## PROBLEMS TO SOLVE
[1] Update the passage on unsecured loans, starting at "Instead, lenders make" and ending at "and credit cards.", with "creditworthiness" replaced by "credit profile".
[2] Recast the data listing as a Markdown table with the columns Row and Line. Start at the first line of the data listing and end at the line that contains "13: (280, 209)", numbering each line and leaving out blank lines.

## PASSAGE GIVEN

Unsecured Loan: What It Is, How It Works & How to Qualify for One

If you need more financial flexibility or extra funds, you might be weighing your options. While credit cards can certainly pay for these same expenses, personal loans are often a more affordable alternative. 

Personal loans come with two options: secured and unsecured. With an unsecured loan, you won’t need collateral for approval. Unlike a car loan, mortgage, or other secured loan, with an unsecured loan, a lender can’t repossess your belongings if you fail to pay. 

Instead, lenders make decisions based on your credit history, income, and outstanding debts. But there are repercussions to not paying these loans, which could involve a lawsuit or a hit to your credit.

If you’re considering an unsecured loan, before you apply, let’s look at how they work and how you can use them.

Definition of an Unsecured Loan

Unsecured loans, sometimes called good faith or signature loans, are loan types that don’t require collateral. Instead, the lender decides whether you receive the loan based on your creditworthiness. Common unsecured loans include personal loans, student loans, and credit cards.

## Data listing
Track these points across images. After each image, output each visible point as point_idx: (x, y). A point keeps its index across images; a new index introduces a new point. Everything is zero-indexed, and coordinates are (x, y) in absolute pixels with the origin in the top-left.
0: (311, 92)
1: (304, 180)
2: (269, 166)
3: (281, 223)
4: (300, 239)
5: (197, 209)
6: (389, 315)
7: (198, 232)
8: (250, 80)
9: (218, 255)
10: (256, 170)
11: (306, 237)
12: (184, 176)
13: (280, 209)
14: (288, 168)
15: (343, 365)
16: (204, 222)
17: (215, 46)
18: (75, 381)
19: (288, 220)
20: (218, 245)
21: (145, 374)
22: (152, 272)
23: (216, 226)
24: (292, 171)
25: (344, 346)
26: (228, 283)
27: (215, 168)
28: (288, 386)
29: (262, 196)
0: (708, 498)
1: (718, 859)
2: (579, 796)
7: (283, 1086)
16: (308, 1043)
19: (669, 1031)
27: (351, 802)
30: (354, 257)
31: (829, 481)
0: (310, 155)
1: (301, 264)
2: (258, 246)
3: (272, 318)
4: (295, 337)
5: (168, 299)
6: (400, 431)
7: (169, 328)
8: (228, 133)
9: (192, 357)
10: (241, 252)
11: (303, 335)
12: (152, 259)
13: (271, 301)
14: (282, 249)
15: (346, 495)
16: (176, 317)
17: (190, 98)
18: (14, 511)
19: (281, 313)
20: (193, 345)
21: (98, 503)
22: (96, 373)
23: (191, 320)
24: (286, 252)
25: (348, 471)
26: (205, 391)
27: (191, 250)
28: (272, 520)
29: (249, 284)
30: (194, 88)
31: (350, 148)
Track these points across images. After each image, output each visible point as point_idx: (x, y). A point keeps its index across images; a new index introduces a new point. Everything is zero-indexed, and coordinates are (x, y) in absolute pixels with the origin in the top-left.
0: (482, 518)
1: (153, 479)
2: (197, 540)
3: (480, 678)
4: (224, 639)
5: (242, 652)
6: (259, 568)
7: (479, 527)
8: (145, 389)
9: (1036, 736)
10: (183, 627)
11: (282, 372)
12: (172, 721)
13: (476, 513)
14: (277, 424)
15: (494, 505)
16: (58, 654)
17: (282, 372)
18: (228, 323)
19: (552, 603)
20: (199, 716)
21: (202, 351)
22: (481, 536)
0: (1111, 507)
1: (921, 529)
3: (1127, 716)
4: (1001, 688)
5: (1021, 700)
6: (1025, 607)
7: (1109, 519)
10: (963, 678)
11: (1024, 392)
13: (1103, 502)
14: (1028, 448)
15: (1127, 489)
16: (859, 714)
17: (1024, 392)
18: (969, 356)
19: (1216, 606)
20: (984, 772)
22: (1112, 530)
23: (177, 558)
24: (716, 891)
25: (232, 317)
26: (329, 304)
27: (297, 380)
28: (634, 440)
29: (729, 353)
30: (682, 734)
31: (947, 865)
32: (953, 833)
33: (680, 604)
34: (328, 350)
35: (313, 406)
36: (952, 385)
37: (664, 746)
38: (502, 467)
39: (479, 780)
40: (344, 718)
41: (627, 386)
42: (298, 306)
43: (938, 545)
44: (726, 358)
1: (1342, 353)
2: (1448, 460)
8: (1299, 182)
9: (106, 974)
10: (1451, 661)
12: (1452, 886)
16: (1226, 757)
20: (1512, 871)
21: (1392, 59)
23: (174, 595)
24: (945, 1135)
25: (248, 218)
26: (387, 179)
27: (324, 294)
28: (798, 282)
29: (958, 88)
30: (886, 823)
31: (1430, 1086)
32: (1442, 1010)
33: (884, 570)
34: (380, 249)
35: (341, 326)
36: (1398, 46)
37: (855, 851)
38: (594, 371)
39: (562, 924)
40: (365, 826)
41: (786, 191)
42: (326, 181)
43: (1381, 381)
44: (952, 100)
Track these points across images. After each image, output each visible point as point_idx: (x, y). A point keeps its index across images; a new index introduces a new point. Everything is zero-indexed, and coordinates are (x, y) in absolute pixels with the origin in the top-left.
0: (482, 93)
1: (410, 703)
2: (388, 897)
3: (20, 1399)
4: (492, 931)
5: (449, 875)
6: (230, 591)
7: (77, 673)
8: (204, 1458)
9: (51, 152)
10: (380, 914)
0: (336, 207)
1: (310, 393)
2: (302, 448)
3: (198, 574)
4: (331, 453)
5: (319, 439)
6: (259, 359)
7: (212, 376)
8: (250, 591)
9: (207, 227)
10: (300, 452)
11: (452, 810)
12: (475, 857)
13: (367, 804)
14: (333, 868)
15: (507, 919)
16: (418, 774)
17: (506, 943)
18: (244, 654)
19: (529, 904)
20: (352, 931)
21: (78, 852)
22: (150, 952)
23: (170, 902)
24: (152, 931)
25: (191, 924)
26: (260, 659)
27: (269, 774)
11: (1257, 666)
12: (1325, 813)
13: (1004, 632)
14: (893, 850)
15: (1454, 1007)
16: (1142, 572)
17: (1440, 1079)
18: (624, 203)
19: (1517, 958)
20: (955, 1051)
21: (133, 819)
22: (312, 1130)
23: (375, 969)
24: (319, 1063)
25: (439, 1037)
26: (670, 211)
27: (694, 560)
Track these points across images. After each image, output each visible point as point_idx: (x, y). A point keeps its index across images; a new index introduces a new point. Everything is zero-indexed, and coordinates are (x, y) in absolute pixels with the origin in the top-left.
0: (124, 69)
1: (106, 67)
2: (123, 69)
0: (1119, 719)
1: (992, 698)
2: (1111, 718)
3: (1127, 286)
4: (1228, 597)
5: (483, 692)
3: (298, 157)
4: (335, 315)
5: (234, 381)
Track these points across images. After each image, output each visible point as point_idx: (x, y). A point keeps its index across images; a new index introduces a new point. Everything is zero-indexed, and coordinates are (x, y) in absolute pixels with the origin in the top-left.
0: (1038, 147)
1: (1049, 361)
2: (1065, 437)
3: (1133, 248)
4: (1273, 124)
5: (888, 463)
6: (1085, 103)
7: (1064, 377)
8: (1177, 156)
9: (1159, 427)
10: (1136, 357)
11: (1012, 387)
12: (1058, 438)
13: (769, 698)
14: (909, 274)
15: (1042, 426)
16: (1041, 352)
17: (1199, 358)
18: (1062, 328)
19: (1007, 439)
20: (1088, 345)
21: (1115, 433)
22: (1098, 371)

## SET OF ANSWERS
[1]
Instead, lenders make decisions based on your credit history, income, and outstanding debts. But there are repercussions to not paying these loans, which could involve a lawsuit or a hit to your credit.

If you’re considering an unsecured loan, before you apply, let’s look at how they work and how you can use them.

Definition of an Unsecured Loan

Unsecured loans, sometimes called good faith or signature loans, are loan types that don’t require collateral. Instead, the lender decides whether you receive the loan based on your credit profile. Common unsecured loans include personal loans, student loans, and credit cards.

[2]
| Row | Line |
|---|---|
| 1 | Track these points across images. After each image, output each visible point as point_idx: (x, y). A point keeps its index across images; a new index introduces a new point. Everything is zero-indexed, and coordinates are (x, y) in absolute pixels with the origin in the top-left. |
| 2 | 0: (311, 92) |
| 3 | 1: (304, 180) |
| 4 | 2: (269, 166) |
| 5 | 3: (281, 223) |
| 6 | 4: (300, 239) |
| 7 | 5: (197, 209) |
| 8 | 6: (389, 315) |
| 9 | 7: (198, 232) |
| 10 | 8: (250, 80) |
| 11 | 9: (218, 255) |
| 12 | 10: (256, 170) |
| 13 | 11: (306, 237) |
| 14 | 12: (184, 176) |
| 15 | 13: (280, 209) |